Mais la chute de 2026 est particulièrement acrobatique. Non seulement le nombre de contrats s’effondre, mais les conditions deviennent presque comiques. D’abord, le financement public tombe à 40 % du SMIC, ensuite, les contrats sont rabotés à six mois et le temps de travail plafonné à 21 heures. C’est tellement restreint qu’il faudrait presque un diplôme de physique quantique pour réussir à boucler un planning d’embauche dans une petite structure.
Les communes, premières victimes
Le coup est rude pour nos 24 mairies qui, historiquement, absorbaient 40 % de ces contrats pour faire tourner la boutique. En 2024, on décomptait encore 4 400 PEC dans les municipalités. En 2026, elles devront se partager un reliquat dérisoire de… 800 contrats. Autant dire qu’on va se battre pour chaque poste.
Concrètement, une mairie qui gérait 150 agents pour les écoles et la cantine va devoir faire des miracles avec… 30 personnes. On imagine déjà le tableau avec des agents qui devront cuisiner d’une main et surveiller la cour de l’autre. Le risque ? Des services non rendus, une augmentation des charges et taxes locales pour financer de nouveaux postes, et surtout des jeunes qui n’acquerront plus cette expérience potentiellement utile.
Le mirage du relais privé
L’État compte sur la baguette magique de « France Travail » et sur le secteur privé censé absorber tous ces bras disponibles. C’est oublier un léger détail : 90 % de nos entreprises sont des TPE. Elles n’ont pas forcément la carrure financière pour recruter des milliers de demandeurs d’emploi sans un sérieux coup de pouce.

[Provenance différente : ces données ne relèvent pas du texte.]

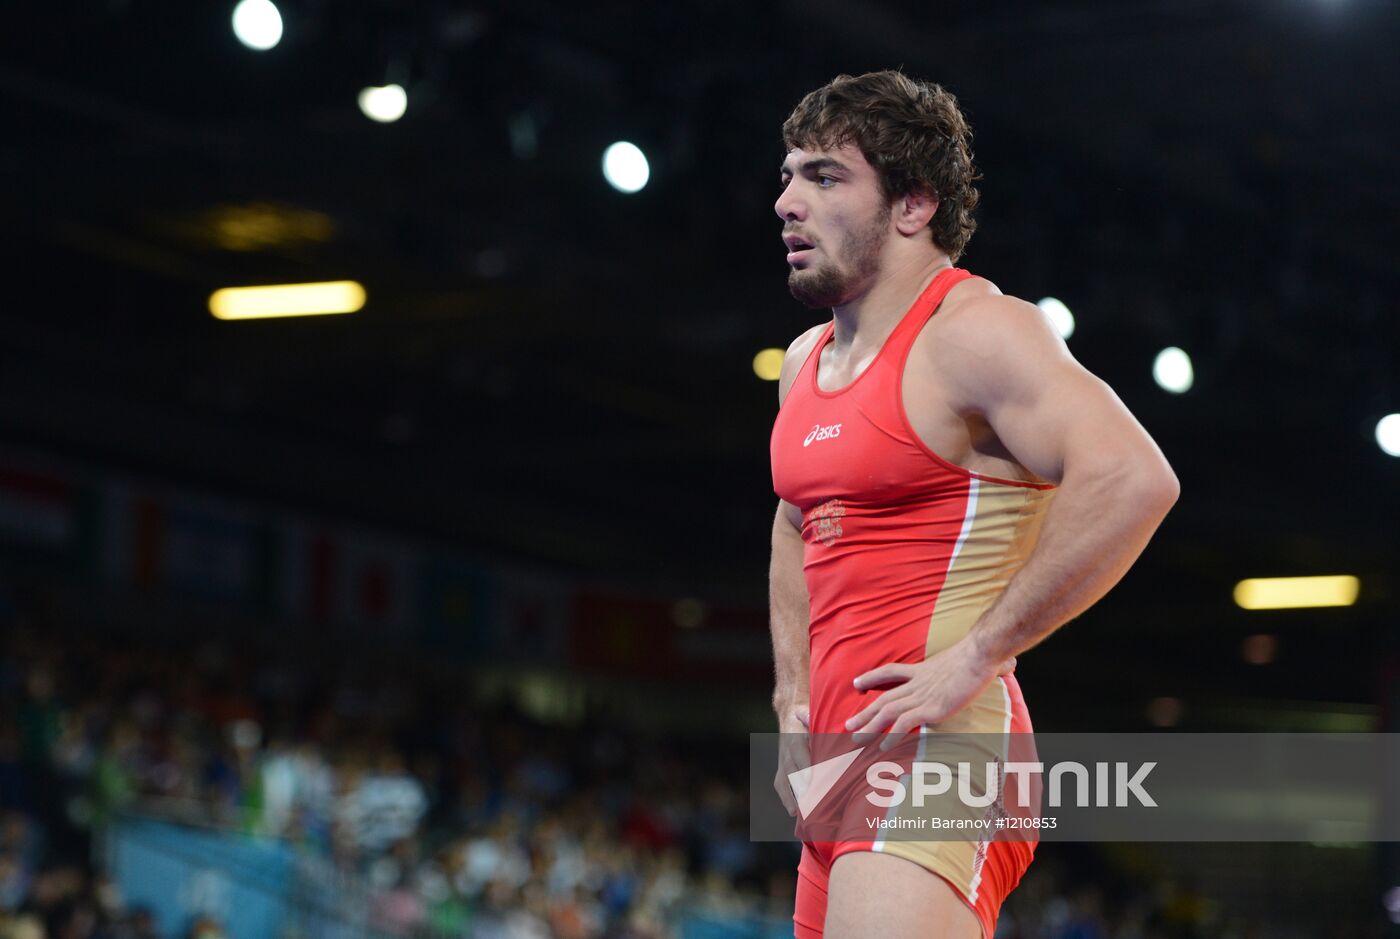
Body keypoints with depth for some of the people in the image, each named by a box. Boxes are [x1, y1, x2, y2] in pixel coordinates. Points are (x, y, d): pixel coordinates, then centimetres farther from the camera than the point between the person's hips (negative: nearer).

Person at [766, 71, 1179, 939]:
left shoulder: (973, 331, -9)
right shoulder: (807, 363, 18)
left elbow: (1133, 480, -24)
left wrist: (976, 656, -22)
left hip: (937, 745, -9)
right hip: (843, 769, 9)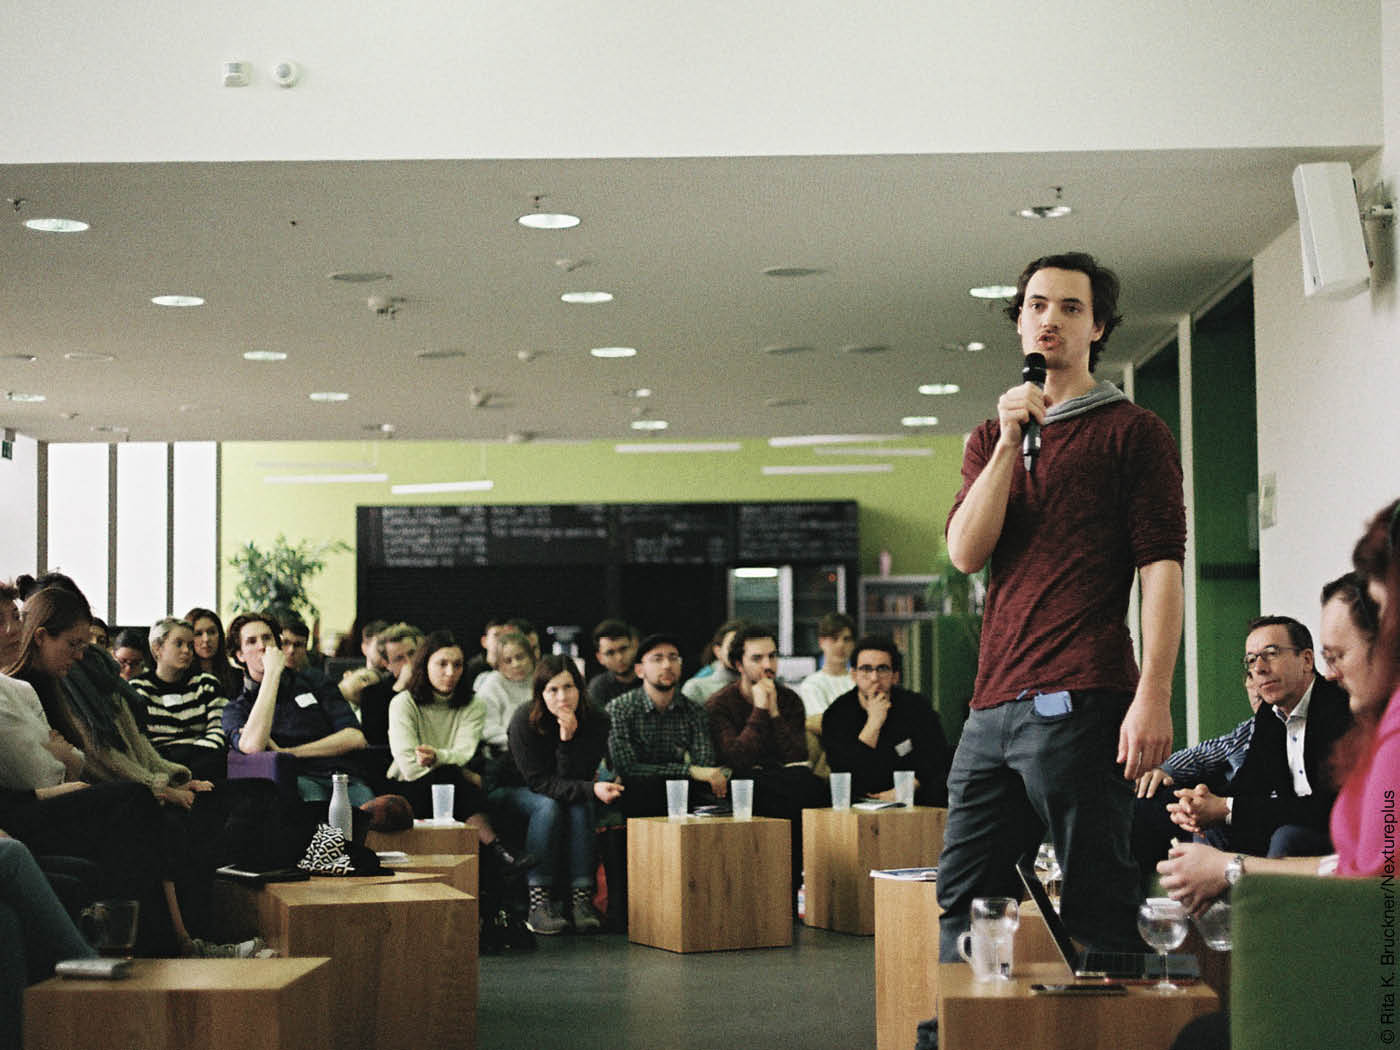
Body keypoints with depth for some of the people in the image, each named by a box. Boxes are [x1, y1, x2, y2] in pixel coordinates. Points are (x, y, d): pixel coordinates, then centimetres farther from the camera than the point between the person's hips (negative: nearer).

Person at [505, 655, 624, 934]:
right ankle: (539, 902, -35)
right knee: (548, 805, -33)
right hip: (517, 793, -3)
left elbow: (576, 779, -20)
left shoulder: (596, 721, -16)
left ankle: (582, 898, -31)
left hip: (569, 794, 3)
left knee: (580, 806, -29)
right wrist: (591, 790, -38)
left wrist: (569, 739, -36)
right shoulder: (524, 721, -25)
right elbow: (538, 781, -25)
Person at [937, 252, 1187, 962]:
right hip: (993, 706, 6)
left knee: (1097, 904, -5)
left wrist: (1154, 696, -16)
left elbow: (1161, 568, -5)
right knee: (961, 900, 8)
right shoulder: (992, 437, 21)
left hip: (1080, 705, -6)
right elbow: (966, 553, 5)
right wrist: (1010, 440, -4)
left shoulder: (1132, 431, 4)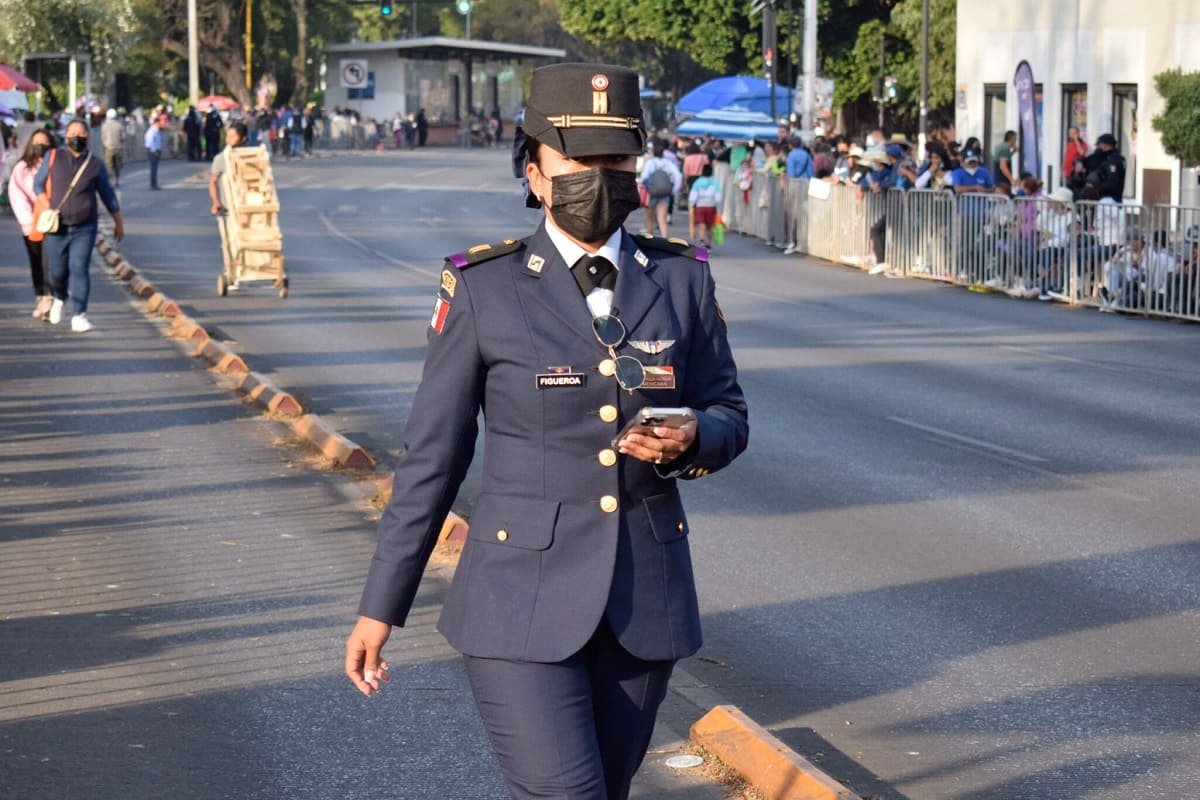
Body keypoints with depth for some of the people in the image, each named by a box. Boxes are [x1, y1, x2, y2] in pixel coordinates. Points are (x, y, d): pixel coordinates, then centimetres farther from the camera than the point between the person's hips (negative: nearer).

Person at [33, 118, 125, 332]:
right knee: (57, 271, 5)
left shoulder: (95, 165, 5)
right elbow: (38, 183, 11)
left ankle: (79, 316, -7)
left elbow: (107, 194, 15)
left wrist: (118, 222, 19)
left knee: (79, 270, -10)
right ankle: (59, 299, 38)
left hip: (84, 229, 0)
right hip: (56, 228, 0)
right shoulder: (53, 158, 4)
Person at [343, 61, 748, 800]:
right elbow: (433, 456, -2)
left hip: (645, 598, 4)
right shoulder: (483, 289, -6)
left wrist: (688, 441, -16)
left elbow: (728, 417, 9)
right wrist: (381, 605, -1)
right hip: (525, 599, -4)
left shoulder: (681, 278, 2)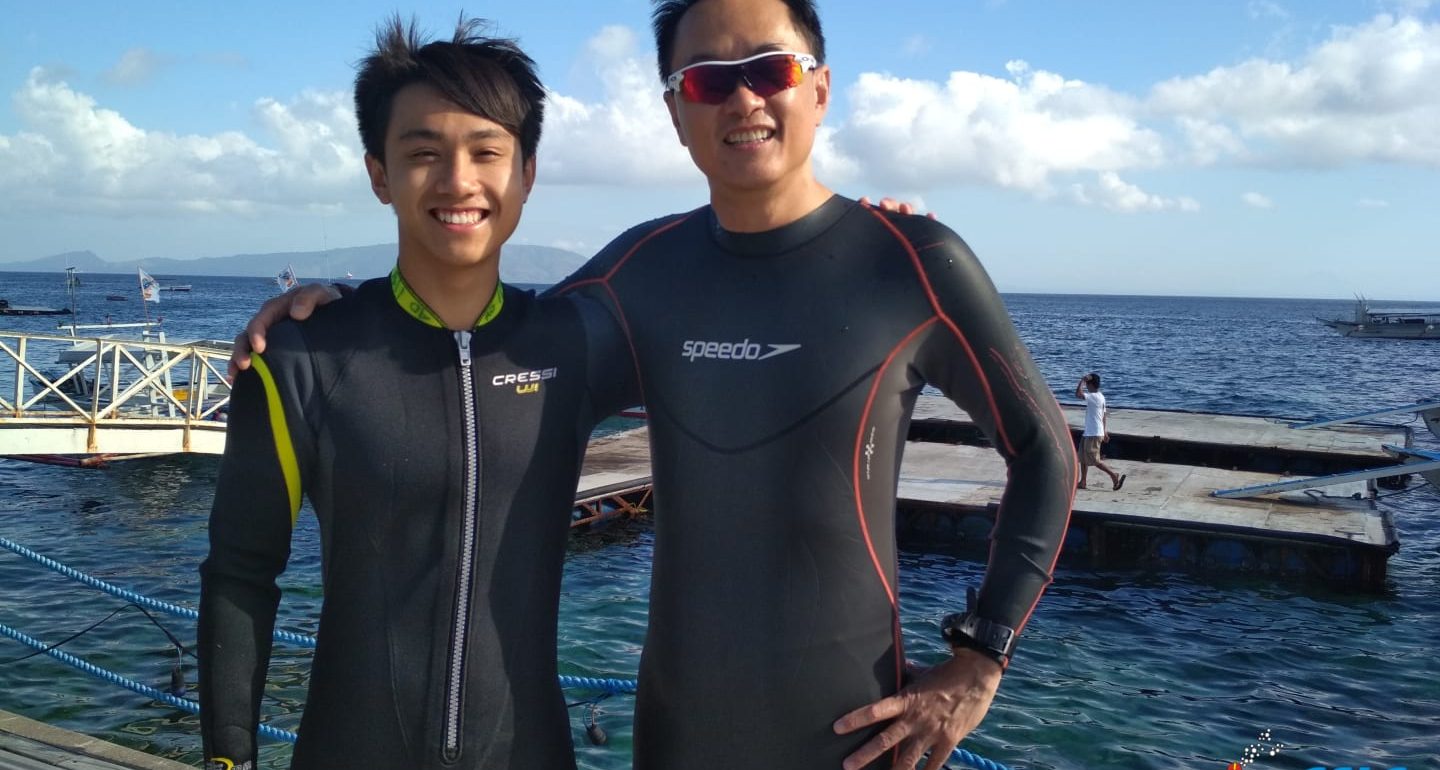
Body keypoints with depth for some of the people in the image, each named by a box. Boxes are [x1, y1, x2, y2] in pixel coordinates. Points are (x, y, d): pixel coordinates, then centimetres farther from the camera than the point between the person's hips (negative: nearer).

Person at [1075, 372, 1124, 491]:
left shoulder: (1094, 396, -19)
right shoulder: (1100, 396, 11)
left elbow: (1078, 394, -34)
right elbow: (1104, 415, 17)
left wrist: (1082, 380, -23)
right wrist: (1105, 432, 23)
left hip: (1093, 434, -10)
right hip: (1089, 433, 10)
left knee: (1094, 460, -5)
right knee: (1083, 457, 14)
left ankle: (1114, 476, -2)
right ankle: (1083, 482, 18)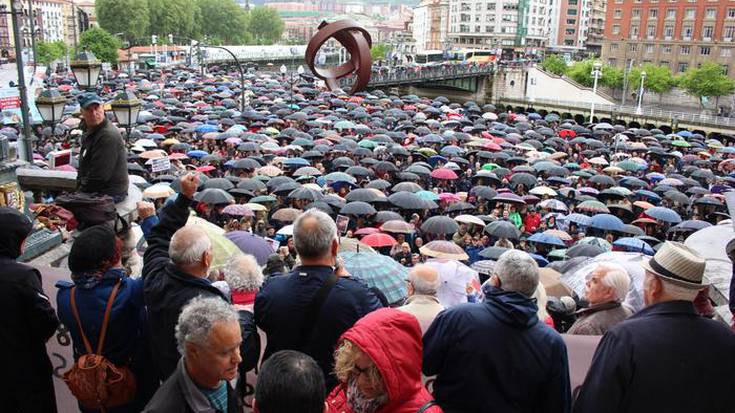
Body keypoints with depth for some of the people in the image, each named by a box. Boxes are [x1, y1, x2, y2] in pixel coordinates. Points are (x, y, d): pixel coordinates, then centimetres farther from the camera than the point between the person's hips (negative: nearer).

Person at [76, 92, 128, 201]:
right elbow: (83, 168, 18)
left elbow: (99, 176, -23)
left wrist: (81, 190, -12)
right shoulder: (88, 132, 11)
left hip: (110, 193, -9)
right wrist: (78, 187, 7)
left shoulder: (109, 136, -22)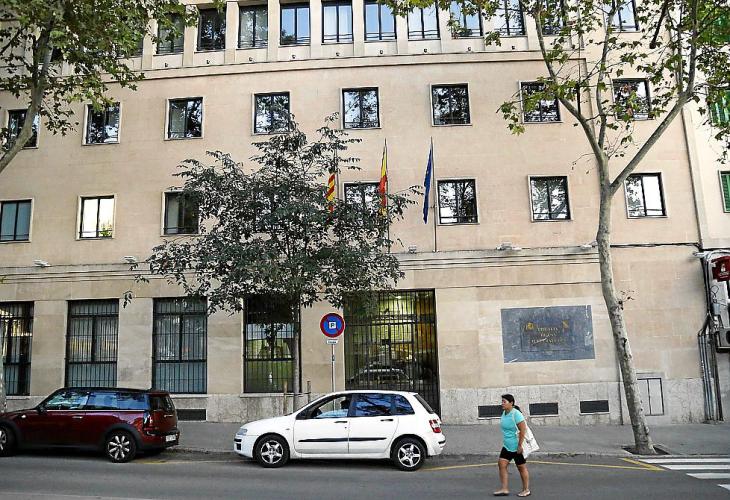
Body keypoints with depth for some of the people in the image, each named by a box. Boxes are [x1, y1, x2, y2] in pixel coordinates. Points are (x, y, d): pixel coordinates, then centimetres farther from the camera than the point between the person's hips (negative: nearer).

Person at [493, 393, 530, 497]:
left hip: (517, 447, -8)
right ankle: (505, 489, 6)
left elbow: (523, 430, -23)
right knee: (501, 464, 0)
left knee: (521, 467, 6)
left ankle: (526, 490, 21)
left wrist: (520, 445, -24)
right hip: (507, 445, 8)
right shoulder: (504, 413, 5)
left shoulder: (516, 414, -20)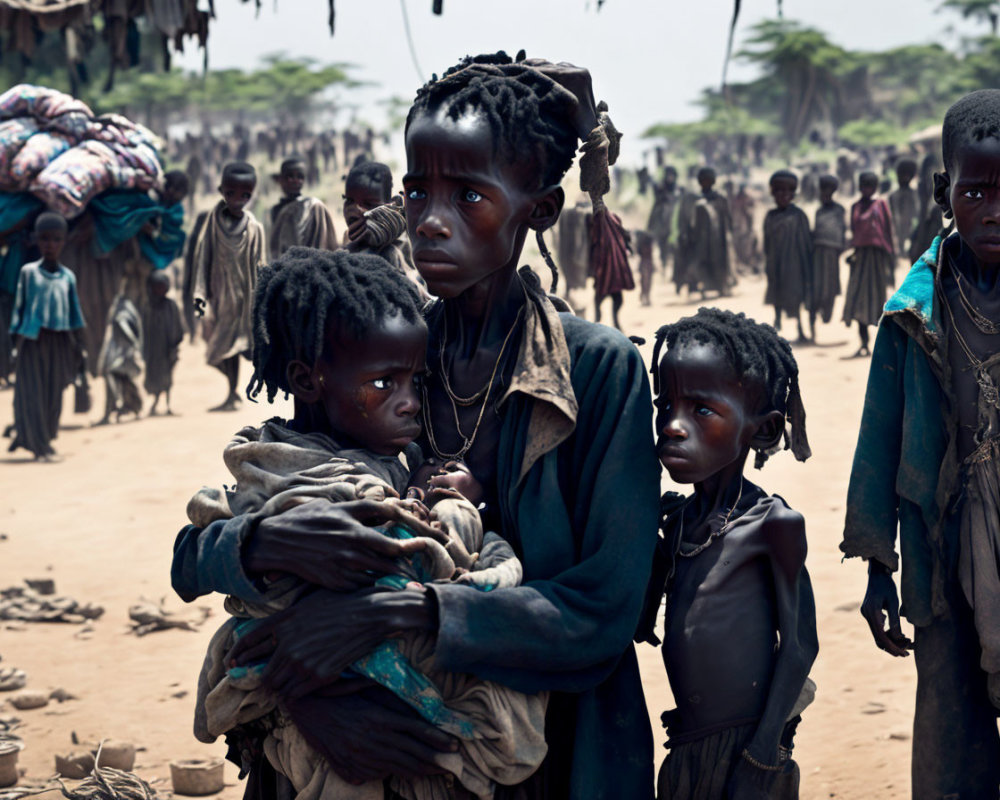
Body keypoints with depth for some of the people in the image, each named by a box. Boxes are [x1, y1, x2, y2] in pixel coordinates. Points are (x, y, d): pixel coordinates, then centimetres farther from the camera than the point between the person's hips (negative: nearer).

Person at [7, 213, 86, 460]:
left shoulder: (68, 277, 9)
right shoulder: (28, 272, 1)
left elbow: (75, 313, 12)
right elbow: (19, 309, 3)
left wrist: (80, 347, 9)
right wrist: (15, 343, -1)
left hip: (59, 344, 3)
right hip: (32, 340, -3)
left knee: (53, 393, 5)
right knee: (32, 392, -5)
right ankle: (39, 446, -3)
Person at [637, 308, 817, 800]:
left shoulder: (773, 524, -11)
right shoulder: (675, 518, 7)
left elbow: (798, 645, -9)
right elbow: (640, 625, 10)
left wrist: (761, 758, -10)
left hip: (747, 747, -6)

De son côté, la formation continue de rouler à son propre rythme. On veut envoyer les jeunes vers la transition énergétique ou le numérique, mais les cursus restent parfois plus théoriques qu’un manuel de montage de meuble. En supprimant l’amortisseur social du PEC sans avoir ajusté le moteur de la formation, l’État crée un « no man’s land » social. Ce seront des milliers de jeunes sans salaire, mais avec beaucoup de temps libre pour réfléchir à l’absurdité de la situation.
Vers une explosion de la fiscalité locale ?
Pour les maires, c’est l’heure du choix cornélien (et budgétaire). Pour garder les écoles propres et sécurisées, il faudra embaucher sur fonds propres. Problème, un contrat de droit commun coûte trois fois plus cher qu’un contrat aidé. Pour payer l’addition, il n’y a pas trente-six solutions : soit on augmente la taxe foncière (et on se fâche avec les électeurs), soit on arrête de construire des gymnases et de réparer les routes.
À l’approche de la mobilisation du 20 mai, l’ambiance est électrique. Les élus dénoncent une gestion « comptable » déconnectée de notre réalité. En voulant forcer la marche vers une nouvelle économie à coups de privations, Paris prend le risque d’une rupture sociale. Et comme on dit, à force de vouloir faire des économies de bouts de chandelle, on finit souvent par se brûler les doigts… et le reste.